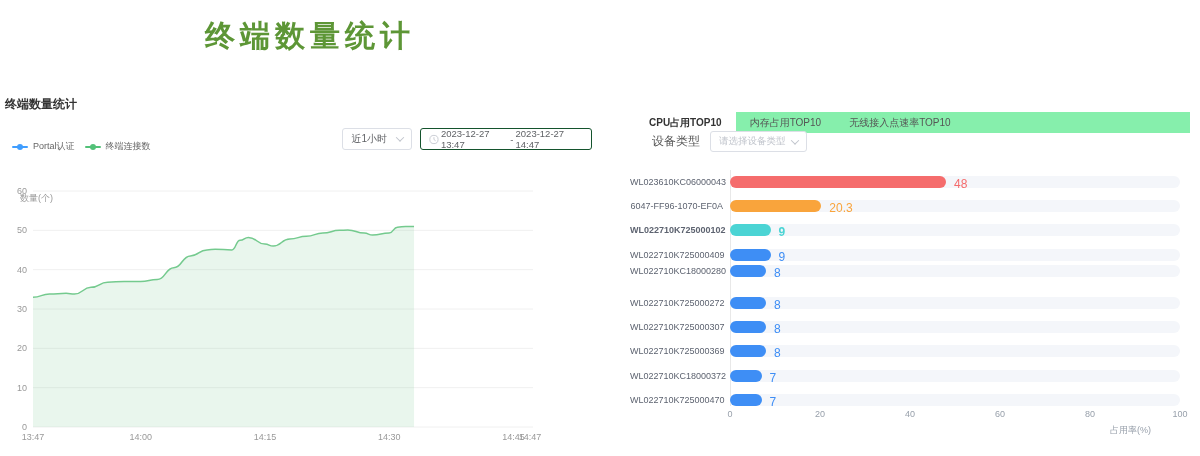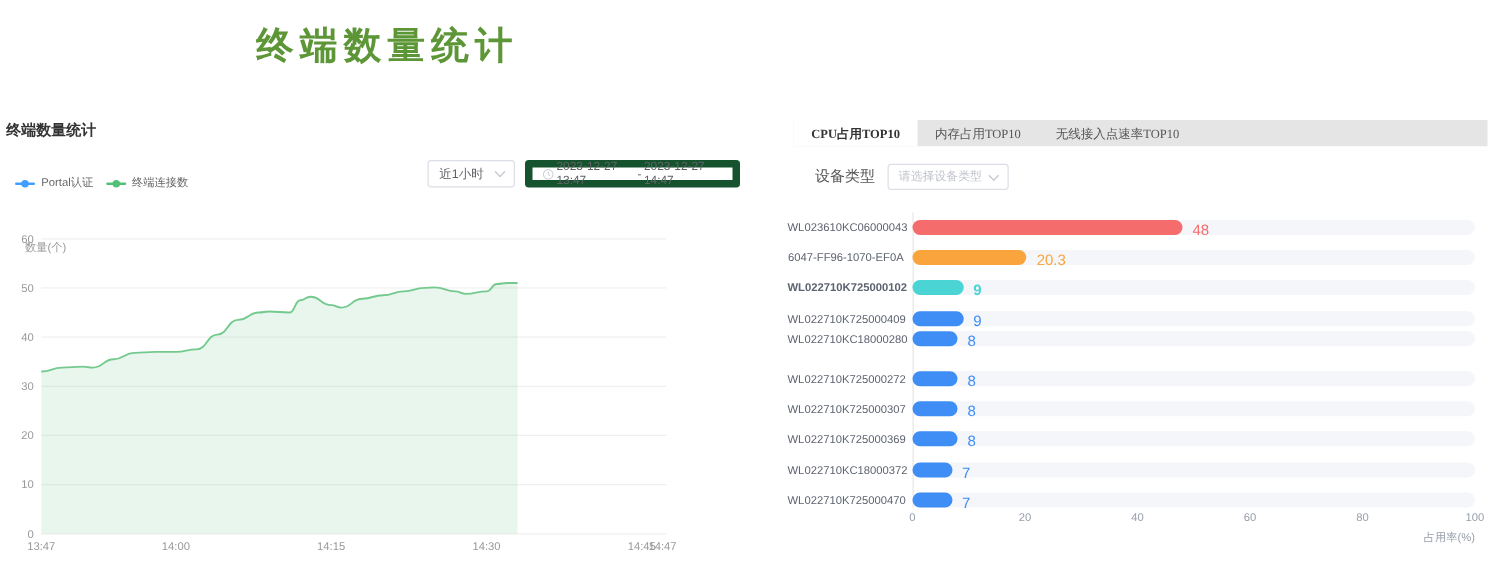--- a/index.html
+++ b/index.html
@@ -14,53 +14,53 @@
 
   
   .panel-title { position:absolute; top:96px; left:5px; font-size:12px;
                  font-weight:bold; color:#333; }
   .controls { position:absolute; top:128px; right:28px; display:flex; gap:8px;justify-content:flex-end; }
   .select-box { height:22px; border:1px solid #dcdfe6; border-radius:3px;
                 display:flex; align-items:center; padding:0 8px; gap:10px;
                 font-size:10px; color:#606266; background:#fff; cursor:pointer; }
   .chevron { width:6px; height:6px; border-right:1px solid #c0c4cc;
              border-bottom:1px solid #c0c4cc; transform:rotate(45deg) translate(-1px,-1px); }
-  .date-box { height:22px; width:172px; border:6px solid #14532d; border-radius:3px;
+  .date-box { height:22px; width:172px; border:1px solid #14532d; border-radius:3px;
               display:flex; align-items:center; padding:0 8px; gap:2px;
               font-size:9.5px; color:#606266; background:#fff; cursor:pointer; }
   .legend { position:absolute; top:140px; left:12px; display:flex; gap:10px; }
   .legend-item { display:flex; align-items:center; gap:5px; font-size:9px; color:#666; cursor:pointer; }
   .legend-marker { position:relative; width:16px; height:2px; border-radius:1px; }
   .legend-marker i { position:absolute; left:5px; top:-2px; width:6px; height:6px;
                      border-radius:50%; display:block; }
   .y-axis-name { position:absolute; top:167px; left:20px; font-size:9px; color:#999;margin-top:25px; }
   #line-chart { position:absolute; top:180px; left:0; }
 
   
-  .tabbar { position:absolute; top:96px; left:5px; right:10px; height:21px;
-            background:#e5e5e5; display:flex; font-size:10px; color:#555;font-family:Liberation Serif, serif; }
+  .tabbar { position:absolute; top:112px; left:5px; right:10px; height:21px;
+            background:#86efac; display:flex; font-size:10px; color:#555; }
   .tab { padding:0 14px; display:flex; align-items:center; cursor:pointer; }
   .tab.active { background:#fff; color:#333; font-weight:bold; }
   .filter-row { position:absolute; top:131px; left:22px; display:flex; align-items:center; gap:10px; }
   .filter-label { font-size:12px; color:#555; }
   .filter-select { width:97px; height:21px; border:1px solid #dcdfe6; border-radius:3px;
                    display:flex; align-items:center; justify-content:space-between;
                    padding:0 8px; font-size:9.5px; color:#c0c4cc; background:#fff; cursor:pointer; }
   #bar-chart { position:absolute; top:0; left:0; width:570px; height:456px; }
   .bar-row { position:absolute; left:0; height:24px; width:560px; }
   .bar-row .cat { position:absolute; left:0; top:7px; width:93px; text-align:right;
                   font-size:9px; color:#5d6370; }
   .bar-track { position:absolute; left:100px; top:6px; width:450px; height:12px;
                background:#f4f6fa; border-radius:6px; }
   .bar-fill { height:12px; border-radius:6px; cursor:pointer; }
   .bar-val { position:absolute; top:7px; font-size:12px; }
   .axis-line-v { position:absolute; left:100px; top:170px; width:1px; height:236px; background:#e8e8e8; }
   .x-tick { position:absolute; top:409px; width:40px; margin-left:-20px; text-align:center;
             font-size:9px; color:#98a0ab; }
-  .x-axis-name { position:absolute; top:424px; left:480px; width:70px; text-align:right;
+  .x-axis-name { position:absolute; top:424px; left:480px; width:70px; 
                  font-size:9px; color:#98a0ab; }
 </style>
 </head>
 <body>
 
 <div class="section" id="left-section">
   <div class="big-title">终端数量统计</div>
   <div class="panel-title">终端数量统计</div>
 
   <div class="controls">

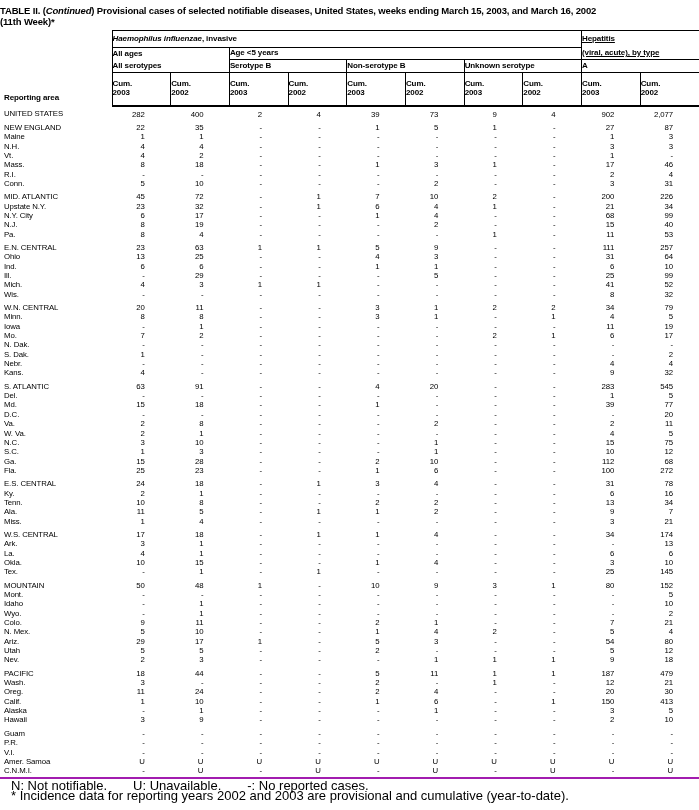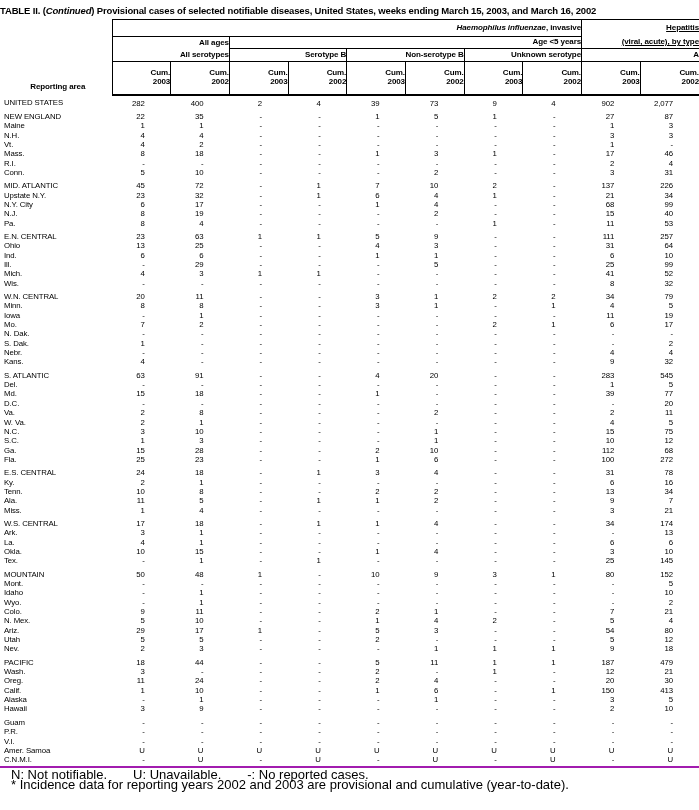--- a/index.html
+++ b/index.html
@@ -14,25 +14,25 @@
     font-weight: bold; font-size: 9.5px; line-height: 11px; letter-spacing: -0.15px;
   }
   .title-line i { font-style: italic; }
 
   table.main {
     width: 699px; table-layout: fixed; border-collapse: collapse; margin-top: 3px;
   }
   col.c-stub { width: 112px; }
 
   th {
-    font-weight: bold; font-size: 8px; padding: 0; text-align: right;
+    font-weight: bold; font-size: 8px; padding: 0; text-align: left;
     letter-spacing: -0.1px; line-height: 10px;
   }
   .stub {
-    text-align: center; vertical-align: bottom; padding: 0 0 3px 4px;
+    text-align: left; vertical-align: bottom; padding: 0 0 3px 4px;
     border-right: 1px solid #000;
   }
   .h-haem {
     height: 16px; vertical-align: middle;
     border-top: 1px solid #000; border-bottom: 1px solid #000; border-right: 1px solid #000;
   }
   .h-haem i { font-style: italic; }
   .h-hep { border-top: 1px solid #000; border-bottom: 1px solid #000; vertical-align: top; text-decoration: underline; }
   .h-hep .l1 { line-height: 16px; }
   .h-hep .l2 { line-height: 12px; }
@@ -58,20 +58,21 @@
   .footnotes { margin-left: 11px; margin-top: 2px; font-size: 13px; line-height: 10px; }
   .fn-l1 span { margin-right: 26px; }
 </style>
 </head>
 <body>
 
 <div class="page">
 
   <div class="title-block">
     <div class="title-line"><span>TABLE II. (</span><i>Continued</i><span>) Provisional cases of selected notifiable diseases, United States, weeks ending March 15, 2003, and March 16, 2002</span></div>
+    <div class="title-line">(11th Week)*</div>
   </div>
 
   <table class="main">
     <colgroup>
       <col class="c-stub">
         <col>
         <col>
         <col>
         <col>
         <col>
@@ -256,21 +257,21 @@
         <tr class="first">
           <td class="area">MID. ATLANTIC</td>
           <td class="num">45</td>
           <td class="num">72</td>
           <td class="num">-</td>
           <td class="num">1</td>
           <td class="num">7</td>
           <td class="num">10</td>
           <td class="num">2</td>
           <td class="num">-</td>
-          <td class="num">137</td>
+          <td class="num">200</td>
           <td class="num">226</td>
         </tr>
         <tr class="">
           <td class="area">Upstate N.Y.</td>
           <td class="num">23</td>
           <td class="num">32</td>
           <td class="num">-</td>
           <td class="num">1</td>
           <td class="num">6</td>
           <td class="num">4</td>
━━━━━━━━━━
Work instruction - Word for word, restate all of the records. Exclude the pictures.

Response for this exercise -
--- a/index.html
+++ b/index.html
@@ -14,53 +14,53 @@
 
   
   .panel-title { position:absolute; top:96px; left:5px; font-size:12px;
                  font-weight:bold; color:#333; }
   .controls { position:absolute; top:128px; right:28px; display:flex; gap:8px;justify-content:flex-end; }
   .select-box { height:22px; border:1px solid #dcdfe6; border-radius:3px;
                 display:flex; align-items:center; padding:0 8px; gap:10px;
                 font-size:10px; color:#606266; background:#fff; cursor:pointer; }
   .chevron { width:6px; height:6px; border-right:1px solid #c0c4cc;
              border-bottom:1px solid #c0c4cc; transform:rotate(45deg) translate(-1px,-1px); }
-  .date-box { height:22px; width:172px; border:6px solid #14532d; border-radius:3px;
+  .date-box { height:22px; width:172px; border:1px solid #14532d; border-radius:3px;
               display:flex; align-items:center; padding:0 8px; gap:2px;
               font-size:9.5px; color:#606266; background:#fff; cursor:pointer; }
   .legend { position:absolute; top:140px; left:12px; display:flex; gap:10px; }
   .legend-item { display:flex; align-items:center; gap:5px; font-size:9px; color:#666; cursor:pointer; }
   .legend-marker { position:relative; width:16px; height:2px; border-radius:1px; }
   .legend-marker i { position:absolute; left:5px; top:-2px; width:6px; height:6px;
                      border-radius:50%; display:block; }
   .y-axis-name { position:absolute; top:167px; left:20px; font-size:9px; color:#999;margin-top:25px; }
   #line-chart { position:absolute; top:180px; left:0; }
 
   
-  .tabbar { position:absolute; top:96px; left:5px; right:10px; height:21px;
-            background:#e5e5e5; display:flex; font-size:10px; color:#555;font-family:Liberation Serif, serif; }
+  .tabbar { position:absolute; top:112px; left:5px; right:10px; height:21px;
+            background:#86efac; display:flex; font-size:10px; color:#555; }
   .tab { padding:0 14px; display:flex; align-items:center; cursor:pointer; }
   .tab.active { background:#fff; color:#333; font-weight:bold; }
   .filter-row { position:absolute; top:131px; left:22px; display:flex; align-items:center; gap:10px; }
   .filter-label { font-size:12px; color:#555; }
   .filter-select { width:97px; height:21px; border:1px solid #dcdfe6; border-radius:3px;
                    display:flex; align-items:center; justify-content:space-between;
                    padding:0 8px; font-size:9.5px; color:#c0c4cc; background:#fff; cursor:pointer; }
   #bar-chart { position:absolute; top:0; left:0; width:570px; height:456px; }
   .bar-row { position:absolute; left:0; height:24px; width:560px; }
   .bar-row .cat { position:absolute; left:0; top:7px; width:93px; text-align:right;
                   font-size:9px; color:#5d6370; }
   .bar-track { position:absolute; left:100px; top:6px; width:450px; height:12px;
                background:#f4f6fa; border-radius:6px; }
   .bar-fill { height:12px; border-radius:6px; cursor:pointer; }
   .bar-val { position:absolute; top:7px; font-size:12px; }
   .axis-line-v { position:absolute; left:100px; top:170px; width:1px; height:236px; background:#e8e8e8; }
   .x-tick { position:absolute; top:409px; width:40px; margin-left:-20px; text-align:center;
             font-size:9px; color:#98a0ab; }
-  .x-axis-name { position:absolute; top:424px; left:480px; width:70px; text-align:right;
+  .x-axis-name { position:absolute; top:424px; left:480px; width:70px; 
                  font-size:9px; color:#98a0ab; }
 </style>
 </head>
 <body>
 
 <div class="section" id="left-section">
   <div class="big-title">终端数量统计</div>
   <div class="panel-title">终端数量统计</div>
 
   <div class="controls">

--- a/index.html
+++ b/index.html
@@ -14,25 +14,25 @@
     font-weight: bold; font-size: 9.5px; line-height: 11px; letter-spacing: -0.15px;
   }
   .title-line i { font-style: italic; }
 
   table.main {
     width: 699px; table-layout: fixed; border-collapse: collapse; margin-top: 3px;
   }
   col.c-stub { width: 112px; }
 
   th {
-    font-weight: bold; font-size: 8px; padding: 0; text-align: right;
+    font-weight: bold; font-size: 8px; padding: 0; text-align: left;
     letter-spacing: -0.1px; line-height: 10px;
   }
   .stub {
-    text-align: center; vertical-align: bottom; padding: 0 0 3px 4px;
+    text-align: left; vertical-align: bottom; padding: 0 0 3px 4px;
     border-right: 1px solid #000;
   }
   .h-haem {
     height: 16px; vertical-align: middle;
     border-top: 1px solid #000; border-bottom: 1px solid #000; border-right: 1px solid #000;
   }
   .h-haem i { font-style: italic; }
   .h-hep { border-top: 1px solid #000; border-bottom: 1px solid #000; vertical-align: top; text-decoration: underline; }
   .h-hep .l1 { line-height: 16px; }
   .h-hep .l2 { line-height: 12px; }
@@ -58,20 +58,21 @@
   .footnotes { margin-left: 11px; margin-top: 2px; font-size: 13px; line-height: 10px; }
   .fn-l1 span { margin-right: 26px; }
 </style>
 </head>
 <body>
 
 <div class="page">
 
   <div class="title-block">
     <div class="title-line"><span>TABLE II. (</span><i>Continued</i><span>) Provisional cases of selected notifiable diseases, United States, weeks ending March 15, 2003, and March 16, 2002</span></div>
+    <div class="title-line">(11th Week)*</div>
   </div>
 
   <table class="main">
     <colgroup>
       <col class="c-stub">
         <col>
         <col>
         <col>
         <col>
         <col>
@@ -256,21 +257,21 @@
         <tr class="first">
           <td class="area">MID. ATLANTIC</td>
           <td class="num">45</td>
           <td class="num">72</td>
           <td class="num">-</td>
           <td class="num">1</td>
           <td class="num">7</td>
           <td class="num">10</td>
           <td class="num">2</td>
           <td class="num">-</td>
-          <td class="num">137</td>
+          <td class="num">200</td>
           <td class="num">226</td>
         </tr>
         <tr class="">
           <td class="area">Upstate N.Y.</td>
           <td class="num">23</td>
           <td class="num">32</td>
           <td class="num">-</td>
           <td class="num">1</td>
           <td class="num">6</td>
           <td class="num">4</td>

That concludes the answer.